## Material for the task
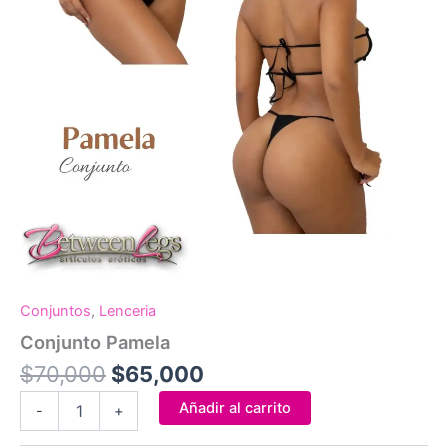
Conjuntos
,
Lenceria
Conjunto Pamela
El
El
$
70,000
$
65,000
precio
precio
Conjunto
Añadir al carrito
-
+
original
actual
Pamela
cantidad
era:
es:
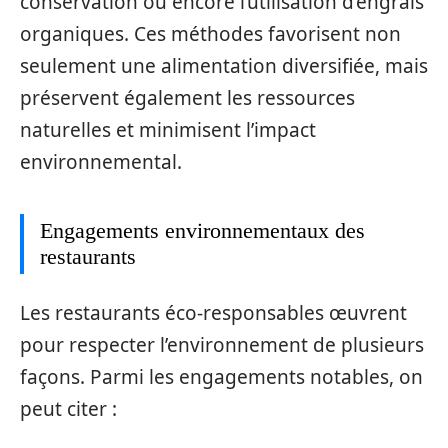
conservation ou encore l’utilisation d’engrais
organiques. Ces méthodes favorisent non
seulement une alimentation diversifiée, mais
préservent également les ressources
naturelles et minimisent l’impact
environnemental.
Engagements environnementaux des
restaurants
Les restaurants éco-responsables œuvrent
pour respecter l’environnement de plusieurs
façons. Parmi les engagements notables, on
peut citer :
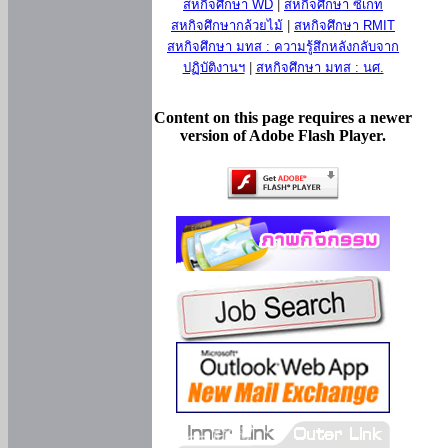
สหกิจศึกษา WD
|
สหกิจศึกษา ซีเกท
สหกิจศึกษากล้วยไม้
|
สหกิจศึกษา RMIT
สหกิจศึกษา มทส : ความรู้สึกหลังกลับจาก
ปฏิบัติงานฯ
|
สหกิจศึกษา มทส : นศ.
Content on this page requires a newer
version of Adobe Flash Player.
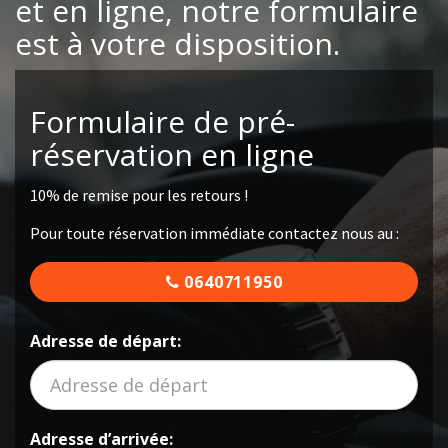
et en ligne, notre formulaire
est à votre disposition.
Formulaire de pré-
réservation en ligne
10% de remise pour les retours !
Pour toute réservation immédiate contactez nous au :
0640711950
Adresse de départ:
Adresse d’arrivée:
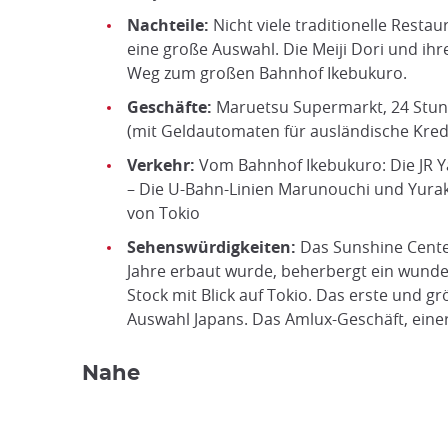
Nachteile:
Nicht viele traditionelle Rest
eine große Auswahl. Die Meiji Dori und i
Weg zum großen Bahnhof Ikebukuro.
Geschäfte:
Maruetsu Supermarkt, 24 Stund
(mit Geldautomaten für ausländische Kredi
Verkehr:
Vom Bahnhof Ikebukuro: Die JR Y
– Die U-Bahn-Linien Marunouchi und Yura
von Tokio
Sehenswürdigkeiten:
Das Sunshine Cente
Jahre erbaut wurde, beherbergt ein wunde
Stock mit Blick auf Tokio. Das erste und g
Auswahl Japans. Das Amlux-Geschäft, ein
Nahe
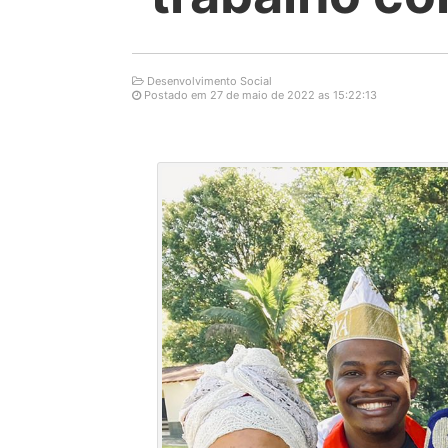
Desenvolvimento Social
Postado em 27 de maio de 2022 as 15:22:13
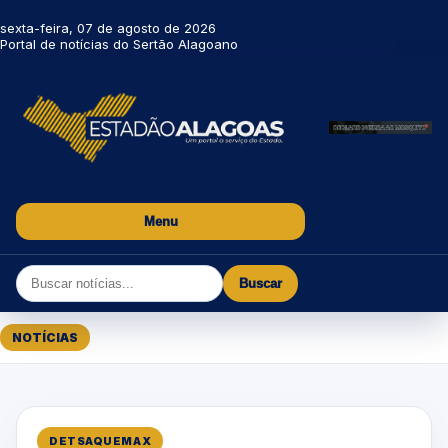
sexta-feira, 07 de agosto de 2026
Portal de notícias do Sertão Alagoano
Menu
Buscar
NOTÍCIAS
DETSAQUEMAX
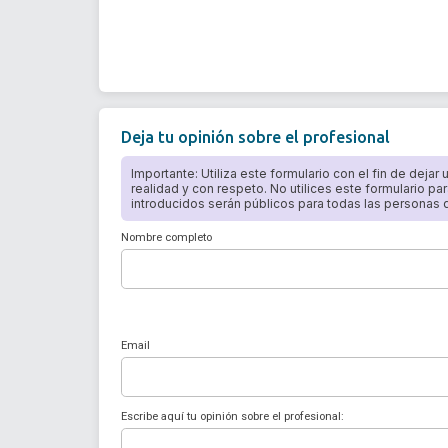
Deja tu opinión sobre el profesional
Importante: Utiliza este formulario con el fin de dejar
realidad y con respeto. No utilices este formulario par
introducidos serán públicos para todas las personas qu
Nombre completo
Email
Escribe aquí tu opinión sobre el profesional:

## What this task involves
Update the items from the line containing "Deja tu opinión sobre el profesional" through the end, replacing "formulario" with "cuestionario" and leaving everything else unchanged.

## Written solution
Deja tu opinión sobre el profesional
Importante: Utiliza este cuestionario con el fin de dejar
realidad y con respeto. No utilices este cuestionario par
introducidos serán públicos para todas las personas qu
Nombre completo
Email
Escribe aquí tu opinión sobre el profesional:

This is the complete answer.